The substitution method helps simplify mathematical expressions by replacing variables with known values. This technique is widely used not only in algebra but also in calculus and other areas of mathematics.
Here's how it works:

• Identify the variables in the expression that need to be substituted.
• Replace each variable with its given value.

For example, in the given expression \(\frac{2y - 12}{x - 4}\), we substitute \(x=-5\) and \(y=-3\) into the expression. This results in \(\frac{2(-3) - 12}{-5 - 4}\). Substitution transforms complicated expressions into simpler numerical ones that are easier to evaluate.

When working with fractions, it is crucial to understand the parts of the fraction: the numerator and the denominator. These components play a fundamental role in fraction operations like addition, subtraction, multiplication, and division.

• The numerator is the top part of a fraction and indicates how many parts we have.
• The denominator is the bottom part of a fraction and shows the total number of equal parts.

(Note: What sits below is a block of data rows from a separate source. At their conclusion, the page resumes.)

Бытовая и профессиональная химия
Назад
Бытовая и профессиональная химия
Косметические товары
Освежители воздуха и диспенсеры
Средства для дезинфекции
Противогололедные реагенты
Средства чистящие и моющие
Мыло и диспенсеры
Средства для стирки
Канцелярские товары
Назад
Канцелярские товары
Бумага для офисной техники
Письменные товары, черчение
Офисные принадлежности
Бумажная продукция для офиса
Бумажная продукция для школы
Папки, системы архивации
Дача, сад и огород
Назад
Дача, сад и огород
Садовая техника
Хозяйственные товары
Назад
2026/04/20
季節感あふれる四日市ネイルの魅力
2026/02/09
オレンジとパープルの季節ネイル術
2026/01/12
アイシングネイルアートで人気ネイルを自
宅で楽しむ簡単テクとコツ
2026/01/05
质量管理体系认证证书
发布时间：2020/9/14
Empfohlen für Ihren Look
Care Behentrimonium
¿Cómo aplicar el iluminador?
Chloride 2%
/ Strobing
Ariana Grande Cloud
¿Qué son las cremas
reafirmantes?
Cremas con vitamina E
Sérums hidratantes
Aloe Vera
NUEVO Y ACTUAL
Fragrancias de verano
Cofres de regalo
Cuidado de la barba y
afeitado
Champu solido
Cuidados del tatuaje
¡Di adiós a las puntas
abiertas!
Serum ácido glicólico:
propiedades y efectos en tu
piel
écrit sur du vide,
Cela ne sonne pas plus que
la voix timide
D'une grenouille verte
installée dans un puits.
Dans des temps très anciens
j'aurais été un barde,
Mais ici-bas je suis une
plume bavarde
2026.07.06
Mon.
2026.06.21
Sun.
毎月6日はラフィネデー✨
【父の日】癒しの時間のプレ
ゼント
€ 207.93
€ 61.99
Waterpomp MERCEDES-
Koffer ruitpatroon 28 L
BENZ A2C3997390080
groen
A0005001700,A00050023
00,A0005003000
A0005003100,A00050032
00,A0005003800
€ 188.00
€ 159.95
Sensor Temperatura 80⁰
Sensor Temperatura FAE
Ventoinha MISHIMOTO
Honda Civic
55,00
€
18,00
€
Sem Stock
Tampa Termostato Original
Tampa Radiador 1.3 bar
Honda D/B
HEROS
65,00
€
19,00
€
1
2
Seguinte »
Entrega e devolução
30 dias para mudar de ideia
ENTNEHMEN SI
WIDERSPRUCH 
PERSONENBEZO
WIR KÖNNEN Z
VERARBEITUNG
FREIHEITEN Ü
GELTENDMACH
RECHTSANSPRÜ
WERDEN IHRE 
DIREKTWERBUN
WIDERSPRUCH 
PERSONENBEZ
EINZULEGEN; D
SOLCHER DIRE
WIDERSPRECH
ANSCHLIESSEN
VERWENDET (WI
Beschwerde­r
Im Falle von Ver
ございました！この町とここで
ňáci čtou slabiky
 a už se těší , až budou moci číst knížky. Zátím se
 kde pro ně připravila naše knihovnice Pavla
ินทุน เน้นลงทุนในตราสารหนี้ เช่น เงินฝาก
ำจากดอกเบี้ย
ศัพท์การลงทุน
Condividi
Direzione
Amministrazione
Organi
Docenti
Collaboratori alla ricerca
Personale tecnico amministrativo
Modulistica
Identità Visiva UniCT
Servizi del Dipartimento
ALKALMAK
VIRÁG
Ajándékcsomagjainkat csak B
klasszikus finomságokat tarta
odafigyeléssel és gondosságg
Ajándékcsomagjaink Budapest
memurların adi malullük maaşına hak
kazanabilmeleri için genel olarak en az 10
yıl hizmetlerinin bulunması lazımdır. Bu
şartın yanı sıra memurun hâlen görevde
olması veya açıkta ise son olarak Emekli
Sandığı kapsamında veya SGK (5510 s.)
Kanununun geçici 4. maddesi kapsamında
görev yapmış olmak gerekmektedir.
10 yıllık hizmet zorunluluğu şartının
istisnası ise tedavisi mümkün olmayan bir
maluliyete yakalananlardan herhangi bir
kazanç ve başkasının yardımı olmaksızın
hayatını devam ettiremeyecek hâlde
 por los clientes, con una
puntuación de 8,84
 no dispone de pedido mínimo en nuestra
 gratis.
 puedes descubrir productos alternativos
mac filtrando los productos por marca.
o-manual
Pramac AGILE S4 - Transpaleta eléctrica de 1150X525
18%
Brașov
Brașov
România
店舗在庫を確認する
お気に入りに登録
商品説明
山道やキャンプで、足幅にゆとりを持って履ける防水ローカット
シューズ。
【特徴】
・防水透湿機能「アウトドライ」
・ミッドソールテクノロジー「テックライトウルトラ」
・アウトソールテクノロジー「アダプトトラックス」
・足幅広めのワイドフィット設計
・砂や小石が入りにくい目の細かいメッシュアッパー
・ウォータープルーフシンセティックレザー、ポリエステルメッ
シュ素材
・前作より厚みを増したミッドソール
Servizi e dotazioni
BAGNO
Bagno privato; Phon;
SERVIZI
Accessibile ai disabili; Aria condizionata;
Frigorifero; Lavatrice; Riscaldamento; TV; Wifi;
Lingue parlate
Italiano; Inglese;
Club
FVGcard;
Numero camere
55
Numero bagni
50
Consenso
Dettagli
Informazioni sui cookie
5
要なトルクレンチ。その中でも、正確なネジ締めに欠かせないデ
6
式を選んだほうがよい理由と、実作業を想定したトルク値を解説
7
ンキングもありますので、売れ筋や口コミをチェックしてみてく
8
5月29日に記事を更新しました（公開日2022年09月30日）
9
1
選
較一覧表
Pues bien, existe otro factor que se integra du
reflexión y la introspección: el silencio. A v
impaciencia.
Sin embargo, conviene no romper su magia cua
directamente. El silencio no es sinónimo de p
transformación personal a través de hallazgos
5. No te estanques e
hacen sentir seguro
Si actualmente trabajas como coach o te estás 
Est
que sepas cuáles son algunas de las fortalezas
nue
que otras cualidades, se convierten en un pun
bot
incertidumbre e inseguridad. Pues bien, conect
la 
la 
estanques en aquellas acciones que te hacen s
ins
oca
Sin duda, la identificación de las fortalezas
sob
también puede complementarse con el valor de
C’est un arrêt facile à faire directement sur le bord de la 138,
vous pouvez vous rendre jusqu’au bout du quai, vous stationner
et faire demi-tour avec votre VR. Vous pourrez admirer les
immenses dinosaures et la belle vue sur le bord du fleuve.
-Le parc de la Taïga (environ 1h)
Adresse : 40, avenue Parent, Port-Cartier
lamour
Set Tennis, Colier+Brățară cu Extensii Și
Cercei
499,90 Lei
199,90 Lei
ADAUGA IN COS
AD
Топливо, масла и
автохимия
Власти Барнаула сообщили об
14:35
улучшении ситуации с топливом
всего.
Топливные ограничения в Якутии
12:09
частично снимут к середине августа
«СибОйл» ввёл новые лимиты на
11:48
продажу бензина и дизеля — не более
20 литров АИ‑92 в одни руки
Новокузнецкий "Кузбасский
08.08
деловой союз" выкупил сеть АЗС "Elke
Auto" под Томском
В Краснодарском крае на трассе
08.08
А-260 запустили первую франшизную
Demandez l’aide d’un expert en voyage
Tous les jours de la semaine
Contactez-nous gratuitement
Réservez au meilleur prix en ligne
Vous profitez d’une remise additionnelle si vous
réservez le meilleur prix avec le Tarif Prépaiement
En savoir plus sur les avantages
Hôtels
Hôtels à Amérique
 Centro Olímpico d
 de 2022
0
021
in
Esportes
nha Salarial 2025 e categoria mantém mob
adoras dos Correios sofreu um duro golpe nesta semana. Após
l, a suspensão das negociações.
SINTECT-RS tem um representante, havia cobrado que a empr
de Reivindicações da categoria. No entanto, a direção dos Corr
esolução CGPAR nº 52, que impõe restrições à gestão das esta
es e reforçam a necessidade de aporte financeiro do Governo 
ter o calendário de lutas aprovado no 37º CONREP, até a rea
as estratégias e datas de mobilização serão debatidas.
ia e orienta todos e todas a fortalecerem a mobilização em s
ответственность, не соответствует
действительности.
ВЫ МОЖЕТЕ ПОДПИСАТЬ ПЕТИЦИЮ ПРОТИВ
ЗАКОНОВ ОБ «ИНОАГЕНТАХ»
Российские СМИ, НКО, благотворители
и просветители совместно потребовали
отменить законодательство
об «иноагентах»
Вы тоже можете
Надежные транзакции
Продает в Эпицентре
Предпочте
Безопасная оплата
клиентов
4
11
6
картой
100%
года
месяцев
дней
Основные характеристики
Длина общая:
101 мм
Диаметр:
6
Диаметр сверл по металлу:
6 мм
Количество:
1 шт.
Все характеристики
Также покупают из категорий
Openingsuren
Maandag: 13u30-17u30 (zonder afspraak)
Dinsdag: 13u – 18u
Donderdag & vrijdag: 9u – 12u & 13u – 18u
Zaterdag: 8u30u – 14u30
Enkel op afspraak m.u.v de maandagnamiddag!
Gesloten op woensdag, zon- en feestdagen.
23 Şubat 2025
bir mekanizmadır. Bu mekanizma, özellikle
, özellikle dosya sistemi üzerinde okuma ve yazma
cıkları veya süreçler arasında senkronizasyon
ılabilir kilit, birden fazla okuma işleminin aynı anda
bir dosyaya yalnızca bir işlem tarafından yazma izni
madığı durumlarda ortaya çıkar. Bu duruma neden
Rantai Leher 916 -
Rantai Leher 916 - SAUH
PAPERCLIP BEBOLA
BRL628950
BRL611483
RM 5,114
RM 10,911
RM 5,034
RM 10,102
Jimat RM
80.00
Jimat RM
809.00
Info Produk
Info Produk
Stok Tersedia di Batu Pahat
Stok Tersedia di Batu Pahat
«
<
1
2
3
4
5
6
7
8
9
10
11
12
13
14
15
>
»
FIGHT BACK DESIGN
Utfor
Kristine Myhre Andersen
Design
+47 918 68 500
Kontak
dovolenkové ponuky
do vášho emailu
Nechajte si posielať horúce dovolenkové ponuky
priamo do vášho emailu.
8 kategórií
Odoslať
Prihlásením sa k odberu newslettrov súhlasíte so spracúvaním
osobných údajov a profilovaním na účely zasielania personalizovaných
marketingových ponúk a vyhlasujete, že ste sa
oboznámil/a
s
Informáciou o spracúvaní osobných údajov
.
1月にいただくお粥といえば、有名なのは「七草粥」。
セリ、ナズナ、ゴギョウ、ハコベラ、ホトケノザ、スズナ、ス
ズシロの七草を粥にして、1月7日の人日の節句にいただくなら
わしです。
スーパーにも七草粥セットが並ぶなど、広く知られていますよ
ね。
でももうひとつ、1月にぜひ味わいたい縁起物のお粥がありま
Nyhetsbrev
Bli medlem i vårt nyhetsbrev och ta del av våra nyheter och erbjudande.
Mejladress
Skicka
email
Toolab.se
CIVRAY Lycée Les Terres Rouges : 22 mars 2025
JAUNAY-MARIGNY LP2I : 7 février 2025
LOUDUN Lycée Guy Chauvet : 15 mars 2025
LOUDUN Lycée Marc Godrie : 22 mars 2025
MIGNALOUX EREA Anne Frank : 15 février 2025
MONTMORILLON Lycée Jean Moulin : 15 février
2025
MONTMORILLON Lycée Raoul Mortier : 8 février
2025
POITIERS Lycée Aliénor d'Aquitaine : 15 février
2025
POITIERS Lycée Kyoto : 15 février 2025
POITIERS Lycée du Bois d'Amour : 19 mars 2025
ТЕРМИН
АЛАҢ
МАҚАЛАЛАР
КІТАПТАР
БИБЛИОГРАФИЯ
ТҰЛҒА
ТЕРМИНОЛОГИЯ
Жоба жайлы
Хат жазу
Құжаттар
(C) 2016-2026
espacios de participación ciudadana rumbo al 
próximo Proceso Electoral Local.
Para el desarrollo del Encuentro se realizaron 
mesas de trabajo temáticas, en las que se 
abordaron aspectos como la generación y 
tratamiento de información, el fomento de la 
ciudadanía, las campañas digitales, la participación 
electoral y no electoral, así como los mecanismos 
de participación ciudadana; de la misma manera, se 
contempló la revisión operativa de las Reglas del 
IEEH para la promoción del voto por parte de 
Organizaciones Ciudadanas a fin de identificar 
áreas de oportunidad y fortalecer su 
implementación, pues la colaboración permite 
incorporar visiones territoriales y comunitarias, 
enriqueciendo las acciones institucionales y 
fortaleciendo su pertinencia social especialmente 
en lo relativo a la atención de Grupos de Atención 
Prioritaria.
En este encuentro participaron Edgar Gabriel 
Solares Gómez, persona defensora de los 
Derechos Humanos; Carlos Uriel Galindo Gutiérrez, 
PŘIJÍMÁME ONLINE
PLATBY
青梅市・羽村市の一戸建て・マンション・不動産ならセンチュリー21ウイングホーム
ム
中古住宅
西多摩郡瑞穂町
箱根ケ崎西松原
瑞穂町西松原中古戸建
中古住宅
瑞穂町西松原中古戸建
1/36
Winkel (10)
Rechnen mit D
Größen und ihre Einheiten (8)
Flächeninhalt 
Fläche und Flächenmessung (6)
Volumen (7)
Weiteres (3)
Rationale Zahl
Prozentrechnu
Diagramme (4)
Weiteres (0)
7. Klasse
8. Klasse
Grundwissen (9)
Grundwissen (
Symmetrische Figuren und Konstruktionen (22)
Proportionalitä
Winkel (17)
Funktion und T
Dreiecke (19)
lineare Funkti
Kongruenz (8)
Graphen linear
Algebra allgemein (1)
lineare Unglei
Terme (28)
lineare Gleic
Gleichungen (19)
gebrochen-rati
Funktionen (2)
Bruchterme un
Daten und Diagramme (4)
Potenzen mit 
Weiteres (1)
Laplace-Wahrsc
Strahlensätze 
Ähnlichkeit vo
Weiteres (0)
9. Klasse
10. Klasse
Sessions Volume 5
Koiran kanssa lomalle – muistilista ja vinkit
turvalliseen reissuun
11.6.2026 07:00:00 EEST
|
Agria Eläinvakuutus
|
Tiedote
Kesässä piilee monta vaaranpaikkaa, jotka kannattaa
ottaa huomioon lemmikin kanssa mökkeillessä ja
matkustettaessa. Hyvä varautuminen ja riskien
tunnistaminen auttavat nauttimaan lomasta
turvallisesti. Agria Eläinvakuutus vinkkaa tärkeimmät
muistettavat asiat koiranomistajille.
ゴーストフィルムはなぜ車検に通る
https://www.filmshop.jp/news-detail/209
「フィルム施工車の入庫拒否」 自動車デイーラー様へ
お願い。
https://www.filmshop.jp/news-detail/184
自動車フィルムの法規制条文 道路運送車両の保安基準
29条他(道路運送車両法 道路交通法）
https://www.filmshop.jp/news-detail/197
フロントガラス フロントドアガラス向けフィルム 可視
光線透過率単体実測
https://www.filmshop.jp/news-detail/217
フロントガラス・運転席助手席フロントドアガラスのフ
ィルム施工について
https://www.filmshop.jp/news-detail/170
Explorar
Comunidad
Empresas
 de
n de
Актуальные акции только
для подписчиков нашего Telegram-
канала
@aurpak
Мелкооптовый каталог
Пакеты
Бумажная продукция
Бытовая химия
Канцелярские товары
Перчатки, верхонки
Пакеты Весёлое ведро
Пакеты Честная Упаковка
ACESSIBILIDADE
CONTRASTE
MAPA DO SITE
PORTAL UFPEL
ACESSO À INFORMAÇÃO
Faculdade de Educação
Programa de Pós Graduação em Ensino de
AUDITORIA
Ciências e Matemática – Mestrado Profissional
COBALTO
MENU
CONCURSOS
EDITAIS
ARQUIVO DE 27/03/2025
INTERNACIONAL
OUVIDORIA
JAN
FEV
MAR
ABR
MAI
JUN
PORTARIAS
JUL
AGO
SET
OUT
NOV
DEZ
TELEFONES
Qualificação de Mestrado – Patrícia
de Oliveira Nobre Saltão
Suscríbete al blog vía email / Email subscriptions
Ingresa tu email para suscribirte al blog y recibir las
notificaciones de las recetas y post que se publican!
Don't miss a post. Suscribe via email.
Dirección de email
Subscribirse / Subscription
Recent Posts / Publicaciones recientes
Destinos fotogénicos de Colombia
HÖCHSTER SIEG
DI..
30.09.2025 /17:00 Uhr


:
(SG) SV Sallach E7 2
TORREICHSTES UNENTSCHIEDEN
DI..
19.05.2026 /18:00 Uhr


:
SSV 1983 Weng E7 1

The expression \(\frac{2y - 12}{x - 4}\) has \(2y - 12\) as the numerator and \(x - 4\) as the denominator. After performing the substitutions, the simplified forms become \(-18\) and \(-9\) respectively.

Simplifying fractions involves reducing them to their simplest form, which means the numerator and the denominator have no common factors other than 1. This process makes the fraction more interpretable and easier to work with.
To simplify a fraction:

• Divide both the numerator and the denominator by their greatest common divisor (GCD).

In our example, after substitution and simplification, we get \(\frac{-18}{-9}\).
Both \(-18\) and \(-9\) are divisible by \(-9\). Therefore, the fraction simplifies to \(\frac{2}{1}\), or simply \(2\). This means the original complex-looking expression evaluates to a straightforward number.